Inspired by similar actions taken by friends in Asheville, Leonhart and Jones decided to make a stand for lesbian, gay, bisexual and transgender (LGBT) rights in Haywood County.

“You are standing up to authority,” said Mandy Kjellstrom, a church friend who showed up at the Haywood County Register of Deeds office to support them. “It’s not easy.”

As part of a movement led by the Campaign for Southern Equality, an LGBT rights advocacy group, couples are attempting to register in North Carolina their marriage licenses from states where same-sex marriage is legal. It is not legal in North Carolina. Two years ago, the Campaign for Southern Equality asked same-sex couples to visit their Register of Deeds office and ask for a marriage license. Leonhart and Jones participated in Asheville.

Although N.C. Attorney General Roy Cooper told the Associated Press that he personally supported same-sex marriage, he said he must follow the state constitution, which has explicitly prohibited same-sex marriage since a voter-approved referendum passed in 2012. Cooper has advised Registers of Deeds in the state not to accept same-sex marriage application, though the office in Asheville is.

Leonhart is optimistic. If people just knew her and her wife or realized that they know someone from the LGBT community, they would come around and support their marriage.

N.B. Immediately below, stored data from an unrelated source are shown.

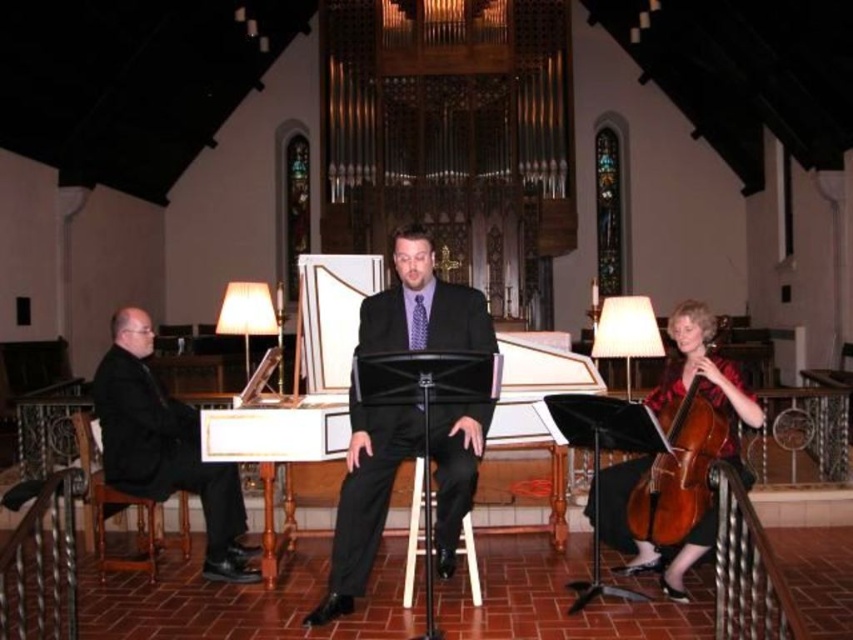
You are a stagehand preparing to move the brown wooden cello at lower right and the brown wooden chair at left. Based on their positions, which object is closer to the front of the stage?

The brown wooden cello at lower right is located above the brown wooden chair at left, meaning it is closer to the front of the stage.

You are a stagehand setting up a 3.5 meter long banner that needs to be placed between the brown wooden cello at lower right and the brown wooden chair at left. Based on the scene description, will the banner fit perfectly between them without overlapping either object?

The brown wooden cello at lower right and brown wooden chair at left are 3.38 meters apart. Since the banner is 3.5 meters long, it is slightly longer than the distance between them. Therefore, the banner will not fit perfectly and will overlap both objects by 0.12 meters.

You are an event planner arranging seating for an audience member who needs to sit between the black matte suit at left and the wooden stool at center. Based on their sizes, which object should the audience member sit closer to?

The audience member should sit closer to the wooden stool at center because the black matte suit at left is larger in size than the wooden stool at center, meaning the stool takes up less space and allows for closer proximity.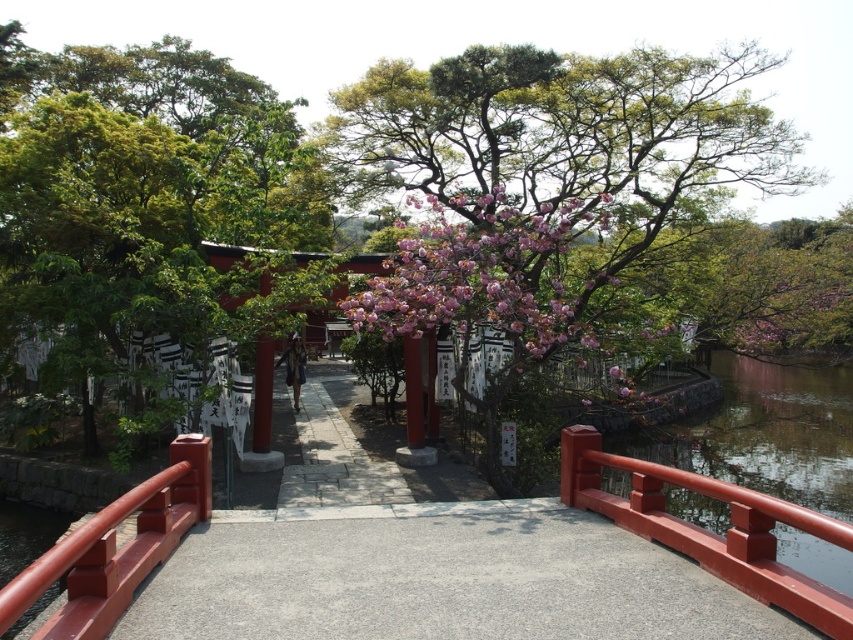
Question: Is pink blossoming tree at center to the left of paved stone path at center from the viewer's perspective?

Choices:
 (A) no
 (B) yes

Answer: (B)

Question: Can you confirm if smooth red railing at lower left is positioned to the left of paved stone path at center?

Choices:
 (A) yes
 (B) no

Answer: (B)

Question: Observing the image, what is the correct spatial positioning of pink blossoming tree at center in reference to paved stone path at center?

Choices:
 (A) left
 (B) right

Answer: (A)

Question: Based on their relative distances, which object is nearer to the paved stone path at center?

Choices:
 (A) pink blossoming tree at center
 (B) smooth red railing at lower left

Answer: (B)

Question: Which object appears closest to the camera in this image?

Choices:
 (A) smooth glossy wood rail at right
 (B) pink blossoming tree at center
 (C) smooth red railing at lower left

Answer: (C)

Question: Which object is positioned closest to the pink blossoming tree at center?

Choices:
 (A) smooth glossy wood rail at right
 (B) paved stone path at center

Answer: (B)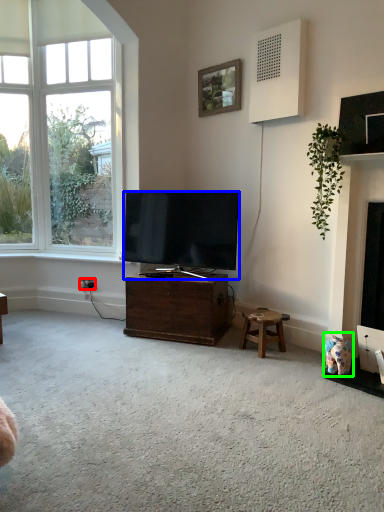
Question: Considering the real-world distances, which object is farthest from power outlet (highlighted by a red box)? television (highlighted by a blue box) or toy (highlighted by a green box)?

Choices:
 (A) television
 (B) toy

Answer: (B)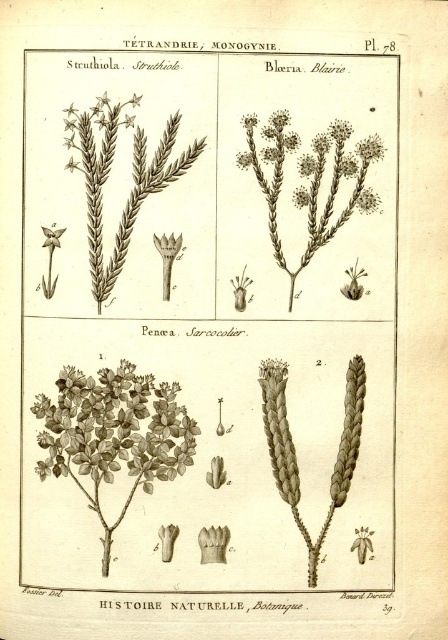
Question: Is brown textured plant at center closer to the viewer compared to matte white flower at upper left?

Choices:
 (A) no
 (B) yes

Answer: (A)

Question: Which of the following is the closest to the observer?

Choices:
 (A) brown textured plant at upper left
 (B) brown textured plant at center
 (C) white fluffy flower at upper right

Answer: (A)

Question: Among these points, which one is nearest to the camera?

Choices:
 (A) (141, 96)
 (B) (98, 220)

Answer: (A)

Question: Can you confirm if matte white star at upper left is wider than matte white flower at upper left?

Choices:
 (A) no
 (B) yes

Answer: (B)

Question: Which object is the farthest from the brown textured plant at upper left?

Choices:
 (A) matte white flower at upper left
 (B) white fluffy flower at upper right
 (C) green matte bush at center

Answer: (B)

Question: Does green matte bush at center have a smaller size compared to matte white flower at upper left?

Choices:
 (A) yes
 (B) no

Answer: (B)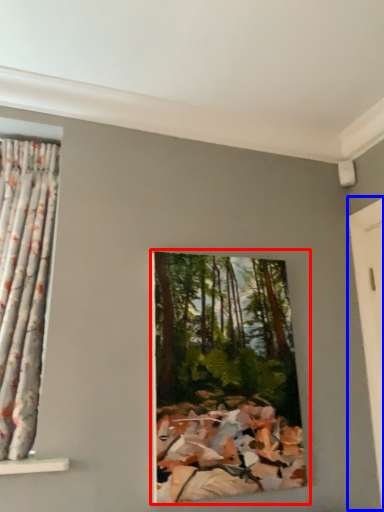
Question: Which object is closer to the camera taking this photo, oil painting (highlighted by a red box) or door (highlighted by a blue box)?

Choices:
 (A) oil painting
 (B) door

Answer: (A)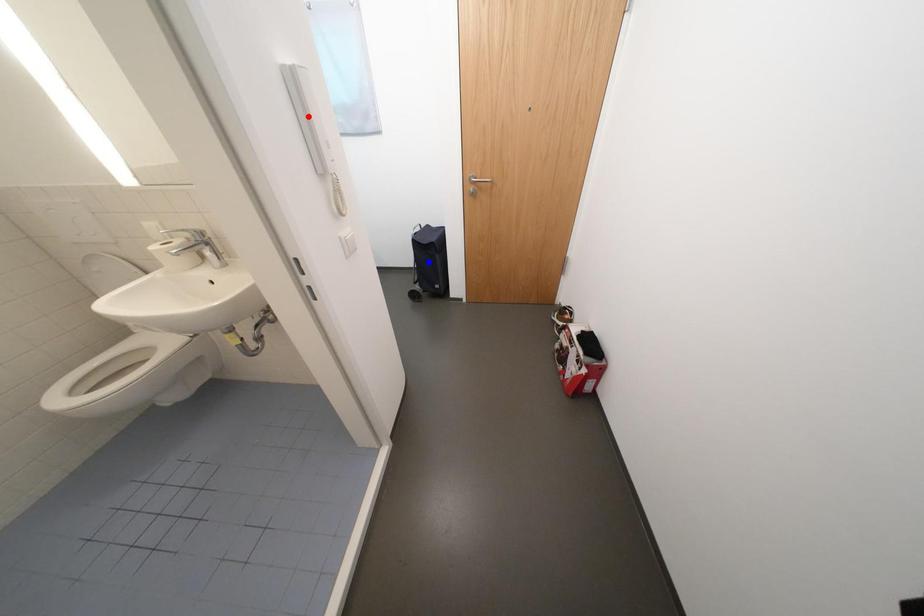
Question: Two points are marked on the image. Which point is closer to the camera?

Choices:
 (A) Blue point is closer.
 (B) Red point is closer.

Answer: (B)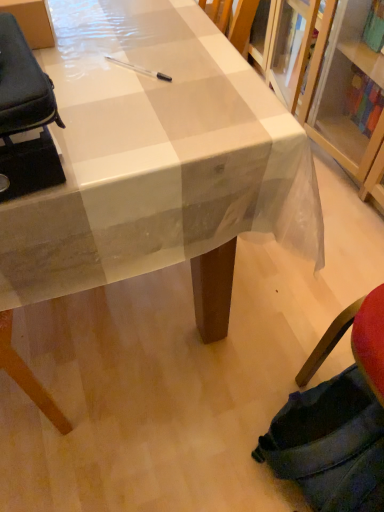
Find the location of `white checkered tablecloth at center`. white checkered tablecloth at center is located at coordinates (158, 162).

This screenshot has width=384, height=512. What do you see at coordinates (158, 162) in the screenshot? I see `white checkered tablecloth at center` at bounding box center [158, 162].

I want to click on white checkered tablecloth at center, so click(x=158, y=162).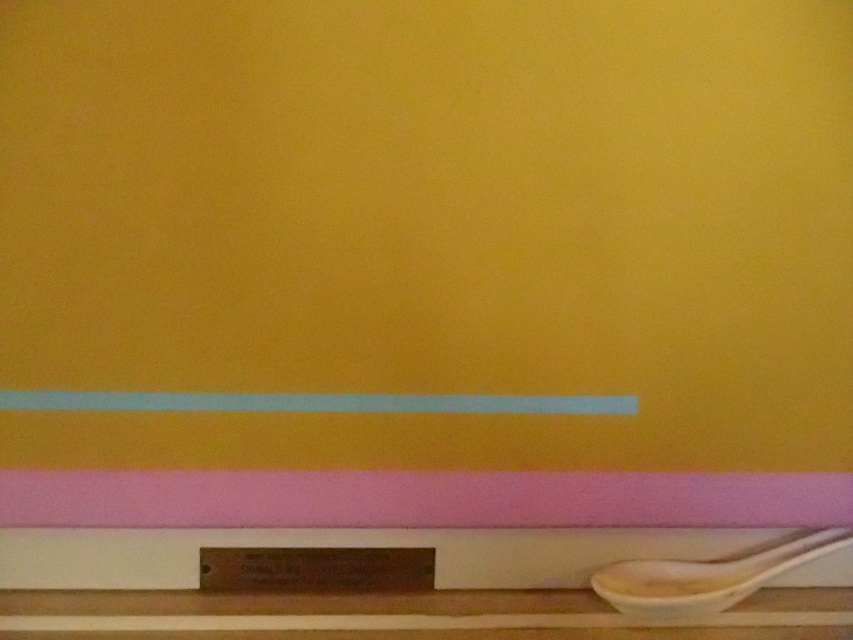
You are arranging items on a shelf and see the white glossy strip at lower center and the white ceramic spoon at lower right. Which item is placed above the other?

“Every time one person meets us it could make a change,” Leonhart said.

Surrounded by several friends — there for moral support — the nervous couple walked into the Haywood County Register of Deeds office on Tuesday and asked to register their marriage license as a public document. The obviously surprised clerks working there turned them away, saying they couldn’t register marriage licenses from another county or state.

“I didn’t see that coming,” said Jones, who then phoned the Campaign for Southern Equality attorneys for legal advice.

The ladies stood outside the office in the Haywood County Historic Courthouse wondering if that was the law or if that was simply a way to keep them from filing their marriage license as a public document.

Someone from the Campaign for Southern Equality rang back and told them to go back in the office and ask what statute the clerks were referencing. The news was better the second time around. The clerks were fairly certain that Leonhart and Jones could pay $26, and their license would be listed as a public document, but they wanted to run it by Haywood County Register of Deeds Sherri Rogers, who was at a meeting.

About 30 minutes later, Rogers, all smiles, came nearly jogging into the courthouse and apologized for the wait. She explained that the county can’t register out-of-county or out-of-state marriage licenses, be they for heterosexual or same-sex couples, at its office as a marriage license. Similar to birth certificates, marriage licenses can only be filed in the county from which they were issued.

However, Rogers said she could accept the marriage license as a public document and place it in the office’s real estate books, somewhat of a catch-all for any documents that aren’t vital records.

“Somebody could bring a paper bag to me, and if it met the standards, I can take it,” Rogers explained.

More than an hour after first showing up at the courthouse, Leonhart and Jones became the first same-sex couple with documents acknowledging their marriage housed  in the Haywood County Register of Deeds office.

“We got it done,” Jones said. “That was a good thing.”